# SHORT TASK
Format all of the material below as a JSON list of strings, one string per line, leaving out any blank lines.

Data records
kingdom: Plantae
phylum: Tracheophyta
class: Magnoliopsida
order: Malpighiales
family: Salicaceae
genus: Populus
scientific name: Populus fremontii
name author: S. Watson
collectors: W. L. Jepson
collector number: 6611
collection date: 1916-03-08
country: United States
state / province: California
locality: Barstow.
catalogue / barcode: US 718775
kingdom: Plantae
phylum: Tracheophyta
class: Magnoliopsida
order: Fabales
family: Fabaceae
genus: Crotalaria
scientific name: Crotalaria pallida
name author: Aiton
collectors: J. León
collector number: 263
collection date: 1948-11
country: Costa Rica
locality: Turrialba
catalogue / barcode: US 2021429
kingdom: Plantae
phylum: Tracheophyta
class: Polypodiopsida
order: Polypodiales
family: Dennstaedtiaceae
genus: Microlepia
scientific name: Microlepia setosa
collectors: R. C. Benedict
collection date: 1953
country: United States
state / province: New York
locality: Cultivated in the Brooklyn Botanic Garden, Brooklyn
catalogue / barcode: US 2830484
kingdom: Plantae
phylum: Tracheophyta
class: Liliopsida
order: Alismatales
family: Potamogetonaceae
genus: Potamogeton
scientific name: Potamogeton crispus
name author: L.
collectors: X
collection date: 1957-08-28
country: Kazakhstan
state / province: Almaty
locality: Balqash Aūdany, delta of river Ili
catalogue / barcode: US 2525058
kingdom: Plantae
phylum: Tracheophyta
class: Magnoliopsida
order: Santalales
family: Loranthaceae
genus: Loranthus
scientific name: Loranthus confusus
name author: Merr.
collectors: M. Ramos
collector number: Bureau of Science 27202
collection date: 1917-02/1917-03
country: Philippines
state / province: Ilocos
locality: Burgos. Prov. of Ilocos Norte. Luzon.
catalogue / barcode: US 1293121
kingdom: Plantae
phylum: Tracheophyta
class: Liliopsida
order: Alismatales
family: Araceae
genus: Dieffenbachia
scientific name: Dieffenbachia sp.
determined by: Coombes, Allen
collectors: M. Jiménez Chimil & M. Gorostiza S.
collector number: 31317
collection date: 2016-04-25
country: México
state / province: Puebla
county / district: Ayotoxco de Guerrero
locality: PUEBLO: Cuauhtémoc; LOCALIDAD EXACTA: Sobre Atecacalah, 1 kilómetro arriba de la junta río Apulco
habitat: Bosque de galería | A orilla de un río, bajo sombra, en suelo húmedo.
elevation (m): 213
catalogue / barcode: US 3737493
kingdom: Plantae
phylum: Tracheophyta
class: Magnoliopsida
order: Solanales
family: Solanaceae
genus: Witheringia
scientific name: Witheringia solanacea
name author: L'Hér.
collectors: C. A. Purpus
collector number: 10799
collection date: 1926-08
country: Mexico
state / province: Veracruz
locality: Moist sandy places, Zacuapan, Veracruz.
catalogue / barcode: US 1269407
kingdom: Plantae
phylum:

# COMPLETE ANSWER
[
  "kingdom: Plantae",
  "phylum: Tracheophyta",
  "class: Magnoliopsida",
  "order: Malpighiales",
  "family: Salicaceae",
  "genus: Populus",
  "scientific name: Populus fremontii",
  "name author: S. Watson",
  "collectors: W. L. Jepson",
  "collector number: 6611",
  "collection date: 1916-03-08",
  "country: United States",
  "state / province: California",
  "locality: Barstow.",
  "catalogue / barcode: US 718775",
  "kingdom: Plantae",
  "phylum: Tracheophyta",
  "class: Magnoliopsida",
  "order: Fabales",
  "family: Fabaceae",
  "genus: Crotalaria",
  "scientific name: Crotalaria pallida",
  "name author: Aiton",
  "collectors: J. León",
  "collector number: 263",
  "collection date: 1948-11",
  "country: Costa Rica",
  "locality: Turrialba",
  "catalogue / barcode: US 2021429",
  "kingdom: Plantae",
  "phylum: Tracheophyta",
  "class: Polypodiopsida",
  "order: Polypodiales",
  "family: Dennstaedtiaceae",
  "genus: Microlepia",
  "scientific name: Microlepia setosa",
  "collectors: R. C. Benedict",
  "collection date: 1953",
  "country: United States",
  "state / province: New York",
  "locality: Cultivated in the Brooklyn Botanic Garden, Brooklyn",
  "catalogue / barcode: US 2830484",
  "kingdom: Plantae",
  "phylum: Tracheophyta",
  "class: Liliopsida",
  "order: Alismatales",
  "family: Potamogetonaceae",
  "genus: Potamogeton",
  "scientific name: Potamogeton crispus",
  "name author: L.",
  "collectors: X",
  "collection date: 1957-08-28",
  "country: Kazakhstan",
  "state / province: Almaty",
  "locality: Balqash Aūdany, delta of river Ili",
  "catalogue / barcode: US 2525058",
  "kingdom: Plantae",
  "phylum: Tracheophyta",
  "class: Magnoliopsida",
  "order: Santalales",
  "family: Loranthaceae",
  "genus: Loranthus",
  "scientific name: Loranthus confusus",
  "name author: Merr.",
  "collectors: M. Ramos",
  "collector number: Bureau of Science 27202",
  "collection date: 1917-02/1917-03",
  "country: Philippines",
  "state / province: Ilocos",
  "locality: Burgos. Prov. of Ilocos Norte. Luzon.",
  "catalogue / barcode: US 1293121",
  "kingdom: Plantae",
  "phylum: Tracheophyta",
  "class: Liliopsida",
  "order: Alismatales",
  "family: Araceae",
  "genus: Dieffenbachia",
  "scientific name: Dieffenbachia sp.",
  "determined by: Coombes, Allen",
  "collectors: M. Jiménez Chimil & M. Gorostiza S.",
  "collector number: 31317",
  "collection date: 2016-04-25",
  "country: México",
  "state / province: Puebla",
  "county / district: Ayotoxco de Guerrero",
  "locality: PUEBLO: Cuauhtémoc; LOCALIDAD EXACTA: Sobre Atecacalah, 1 kilómetro arriba de la junta río Apulco",
  "habitat: Bosque de galería | A orilla de un río, bajo sombra, en suelo húmedo.",
  "elevation (m): 213",
  "catalogue / barcode: US 3737493",
  "kingdom: Plantae",
  "phylum: Tracheophyta",
  "class: Magnoliopsida",
  "order: Solanales",
  "family: Solanaceae",
  "genus: Witheringia",
  "scientific name: Witheringia solanacea",
  "name author: L'Hér.",
  "collectors: C. A. Purpus",
  "collector number: 10799",
  "collection date: 1926-08",
  "country: Mexico",
  "state / province: Veracruz",
  "locality: Moist sandy places, Zacuapan, Veracruz.",
  "catalogue / barcode: US 1269407",
  "kingdom: Plantae",
  "phylum:"
]